Sir Henry Marion Durand was the one of the Lieutenant Governors of Punjab in undivided India under the rule of the British Empire. He was one of the foremost British colonial administrators and a soldier of British India. He was born in the year 1812 and received training at the Military Seminary of the British East India Company at Addiscombe from 1827 to 1828. Henry Durand went to British India from Britain in May 1830. Initially he served as the Second Lieutenant in the Bengal Engineers. Later Durand was promoted to the rank of Major General. He served in the First Afghan War, which was held from 1839 to 1842, and the Second Anglo Sikh War from 1848 to 1849.
Sir Henry Marion Durand also served as the Commissioner of Tenasserim from the year 1844 to 1846. Eventually he was appointed as the Political Agent of the princely state of Gwalior, as one of the foremost Residents of British India. He served in the position from 1849 to 1852. Durand also became the Acting Resident of Baroda from March 1852 to March 1854. During the Sepoy Mutiny of 1857, also known as the Great Revolt of 1857, he acted as a military commander in western Malwa. Henry Marion Durand was finally appointed as the Lieutenant Governor of British Punjab. He served in office from 1 June 1870 to 1 January 1871.

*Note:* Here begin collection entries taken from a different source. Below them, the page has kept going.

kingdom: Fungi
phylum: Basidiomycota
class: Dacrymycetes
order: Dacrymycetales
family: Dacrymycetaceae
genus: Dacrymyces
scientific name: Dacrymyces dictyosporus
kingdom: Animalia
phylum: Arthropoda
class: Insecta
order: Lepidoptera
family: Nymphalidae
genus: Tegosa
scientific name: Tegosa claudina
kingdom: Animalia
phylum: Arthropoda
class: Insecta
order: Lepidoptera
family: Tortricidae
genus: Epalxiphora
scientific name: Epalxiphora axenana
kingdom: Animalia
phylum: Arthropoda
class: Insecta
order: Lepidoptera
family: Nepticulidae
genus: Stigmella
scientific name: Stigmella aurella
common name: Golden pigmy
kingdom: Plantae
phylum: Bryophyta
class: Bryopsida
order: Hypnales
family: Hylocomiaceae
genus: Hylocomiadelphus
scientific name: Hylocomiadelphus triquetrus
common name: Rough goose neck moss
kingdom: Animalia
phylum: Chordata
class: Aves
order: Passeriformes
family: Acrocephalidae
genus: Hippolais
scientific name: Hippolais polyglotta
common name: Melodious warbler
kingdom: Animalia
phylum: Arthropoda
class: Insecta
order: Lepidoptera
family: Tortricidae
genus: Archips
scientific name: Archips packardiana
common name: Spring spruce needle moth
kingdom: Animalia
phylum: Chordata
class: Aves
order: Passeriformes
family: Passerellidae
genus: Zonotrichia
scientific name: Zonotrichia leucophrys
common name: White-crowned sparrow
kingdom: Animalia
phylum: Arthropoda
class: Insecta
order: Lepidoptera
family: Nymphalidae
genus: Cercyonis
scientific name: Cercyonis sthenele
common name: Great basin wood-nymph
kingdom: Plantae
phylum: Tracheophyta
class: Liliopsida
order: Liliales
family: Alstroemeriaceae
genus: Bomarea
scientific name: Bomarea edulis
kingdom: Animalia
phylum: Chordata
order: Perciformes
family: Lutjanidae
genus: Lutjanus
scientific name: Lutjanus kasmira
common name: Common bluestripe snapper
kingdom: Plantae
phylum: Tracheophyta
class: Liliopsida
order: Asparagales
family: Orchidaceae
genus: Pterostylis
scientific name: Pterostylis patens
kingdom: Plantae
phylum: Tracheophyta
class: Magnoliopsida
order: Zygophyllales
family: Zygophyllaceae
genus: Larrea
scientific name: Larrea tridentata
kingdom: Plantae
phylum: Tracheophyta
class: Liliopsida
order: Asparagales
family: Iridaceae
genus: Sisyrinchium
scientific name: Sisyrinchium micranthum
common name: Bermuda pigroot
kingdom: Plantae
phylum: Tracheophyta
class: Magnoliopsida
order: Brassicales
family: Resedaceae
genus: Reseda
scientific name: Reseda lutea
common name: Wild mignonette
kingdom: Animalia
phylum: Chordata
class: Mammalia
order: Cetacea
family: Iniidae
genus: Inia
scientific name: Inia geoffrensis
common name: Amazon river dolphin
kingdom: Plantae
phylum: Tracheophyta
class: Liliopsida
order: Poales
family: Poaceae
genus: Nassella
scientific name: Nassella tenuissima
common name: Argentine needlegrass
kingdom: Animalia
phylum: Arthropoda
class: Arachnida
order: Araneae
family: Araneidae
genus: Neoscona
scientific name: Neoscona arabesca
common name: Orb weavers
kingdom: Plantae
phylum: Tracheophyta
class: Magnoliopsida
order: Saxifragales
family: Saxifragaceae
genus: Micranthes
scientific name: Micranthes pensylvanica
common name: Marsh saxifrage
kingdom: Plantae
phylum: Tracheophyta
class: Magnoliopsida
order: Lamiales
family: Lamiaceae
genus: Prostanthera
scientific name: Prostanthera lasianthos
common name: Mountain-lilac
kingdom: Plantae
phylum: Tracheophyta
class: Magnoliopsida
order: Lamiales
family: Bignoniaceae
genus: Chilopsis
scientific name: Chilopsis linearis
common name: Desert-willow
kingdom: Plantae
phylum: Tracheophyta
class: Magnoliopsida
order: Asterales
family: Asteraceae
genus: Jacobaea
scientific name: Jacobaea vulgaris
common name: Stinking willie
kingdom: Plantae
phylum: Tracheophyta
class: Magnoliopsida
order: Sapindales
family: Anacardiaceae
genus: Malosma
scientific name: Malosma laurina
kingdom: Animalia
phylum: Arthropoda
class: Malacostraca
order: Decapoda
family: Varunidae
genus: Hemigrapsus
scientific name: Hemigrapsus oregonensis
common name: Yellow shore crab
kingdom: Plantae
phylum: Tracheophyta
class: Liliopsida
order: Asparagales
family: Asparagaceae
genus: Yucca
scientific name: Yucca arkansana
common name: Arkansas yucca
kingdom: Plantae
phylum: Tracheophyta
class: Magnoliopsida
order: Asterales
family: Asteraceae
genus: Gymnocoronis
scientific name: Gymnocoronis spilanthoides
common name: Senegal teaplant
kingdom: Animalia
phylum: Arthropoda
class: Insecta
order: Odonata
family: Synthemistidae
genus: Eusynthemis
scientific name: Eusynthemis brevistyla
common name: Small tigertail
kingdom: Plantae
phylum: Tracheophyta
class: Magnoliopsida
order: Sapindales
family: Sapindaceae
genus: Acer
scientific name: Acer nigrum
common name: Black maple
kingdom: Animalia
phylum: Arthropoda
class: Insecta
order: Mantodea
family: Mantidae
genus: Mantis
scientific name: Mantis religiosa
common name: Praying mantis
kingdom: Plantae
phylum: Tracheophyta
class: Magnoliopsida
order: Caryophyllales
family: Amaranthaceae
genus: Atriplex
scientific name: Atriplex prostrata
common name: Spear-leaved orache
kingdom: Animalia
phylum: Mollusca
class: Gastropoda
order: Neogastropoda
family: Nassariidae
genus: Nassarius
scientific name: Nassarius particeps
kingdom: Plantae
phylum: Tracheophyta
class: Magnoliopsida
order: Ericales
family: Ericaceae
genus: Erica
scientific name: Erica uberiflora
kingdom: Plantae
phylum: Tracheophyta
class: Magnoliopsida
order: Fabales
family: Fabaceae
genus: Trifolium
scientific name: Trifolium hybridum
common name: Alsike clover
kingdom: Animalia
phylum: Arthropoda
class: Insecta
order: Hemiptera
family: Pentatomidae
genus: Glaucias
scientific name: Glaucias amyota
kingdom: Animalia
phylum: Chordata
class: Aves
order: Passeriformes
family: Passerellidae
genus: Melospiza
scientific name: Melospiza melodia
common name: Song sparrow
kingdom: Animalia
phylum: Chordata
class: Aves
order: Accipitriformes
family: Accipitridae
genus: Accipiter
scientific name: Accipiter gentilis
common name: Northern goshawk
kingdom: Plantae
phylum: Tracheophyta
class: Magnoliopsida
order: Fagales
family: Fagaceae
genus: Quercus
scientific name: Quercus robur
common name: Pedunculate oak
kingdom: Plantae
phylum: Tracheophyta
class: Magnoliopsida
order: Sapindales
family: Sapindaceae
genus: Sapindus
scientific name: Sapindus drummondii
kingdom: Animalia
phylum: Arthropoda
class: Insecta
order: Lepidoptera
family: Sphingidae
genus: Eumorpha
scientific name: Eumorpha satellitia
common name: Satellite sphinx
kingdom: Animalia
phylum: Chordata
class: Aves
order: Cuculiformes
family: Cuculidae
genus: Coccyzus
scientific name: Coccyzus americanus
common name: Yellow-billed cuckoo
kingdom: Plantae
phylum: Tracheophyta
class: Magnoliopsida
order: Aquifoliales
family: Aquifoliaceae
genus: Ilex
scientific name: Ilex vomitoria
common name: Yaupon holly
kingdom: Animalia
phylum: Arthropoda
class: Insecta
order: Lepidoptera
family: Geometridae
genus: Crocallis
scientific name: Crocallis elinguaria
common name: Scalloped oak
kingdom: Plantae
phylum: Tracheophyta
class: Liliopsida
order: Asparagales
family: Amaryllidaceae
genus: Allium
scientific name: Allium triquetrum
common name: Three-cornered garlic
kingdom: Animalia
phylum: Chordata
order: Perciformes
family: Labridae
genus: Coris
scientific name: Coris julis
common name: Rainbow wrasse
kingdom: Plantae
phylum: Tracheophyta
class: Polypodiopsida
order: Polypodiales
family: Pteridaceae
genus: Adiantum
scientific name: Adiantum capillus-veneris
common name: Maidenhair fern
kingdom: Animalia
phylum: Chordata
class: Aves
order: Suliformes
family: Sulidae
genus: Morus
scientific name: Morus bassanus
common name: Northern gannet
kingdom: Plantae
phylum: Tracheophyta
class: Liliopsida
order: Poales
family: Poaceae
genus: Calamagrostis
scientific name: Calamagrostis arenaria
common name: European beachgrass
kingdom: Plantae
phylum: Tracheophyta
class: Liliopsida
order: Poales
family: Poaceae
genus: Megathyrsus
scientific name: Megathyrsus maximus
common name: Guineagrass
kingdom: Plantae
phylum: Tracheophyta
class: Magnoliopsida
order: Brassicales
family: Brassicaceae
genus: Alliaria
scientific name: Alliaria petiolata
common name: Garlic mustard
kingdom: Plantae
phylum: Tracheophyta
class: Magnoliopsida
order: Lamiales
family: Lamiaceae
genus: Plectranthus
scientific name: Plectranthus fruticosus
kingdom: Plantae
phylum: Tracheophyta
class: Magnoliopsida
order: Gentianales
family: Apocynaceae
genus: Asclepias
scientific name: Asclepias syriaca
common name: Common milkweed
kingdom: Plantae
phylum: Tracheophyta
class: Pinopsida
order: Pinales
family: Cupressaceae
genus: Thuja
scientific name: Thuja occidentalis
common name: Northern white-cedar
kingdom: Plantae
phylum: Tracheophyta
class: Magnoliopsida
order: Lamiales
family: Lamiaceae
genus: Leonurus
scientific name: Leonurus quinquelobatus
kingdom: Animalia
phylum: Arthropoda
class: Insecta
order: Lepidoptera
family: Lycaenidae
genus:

Sir Henry Mortimer Durand, his son, served in the British Indian Civil Service and later in the British diplomatic service. Henry Marion Durand died on 31 December 1871. He was killed by Abdul Ur Rahim while passing on an elephant under a gateway in the city of Tonk (now in Pakistan). He was buried in a Church in Dera Ismail Khan in Khyber Pukhtunkhwa, Pakistan.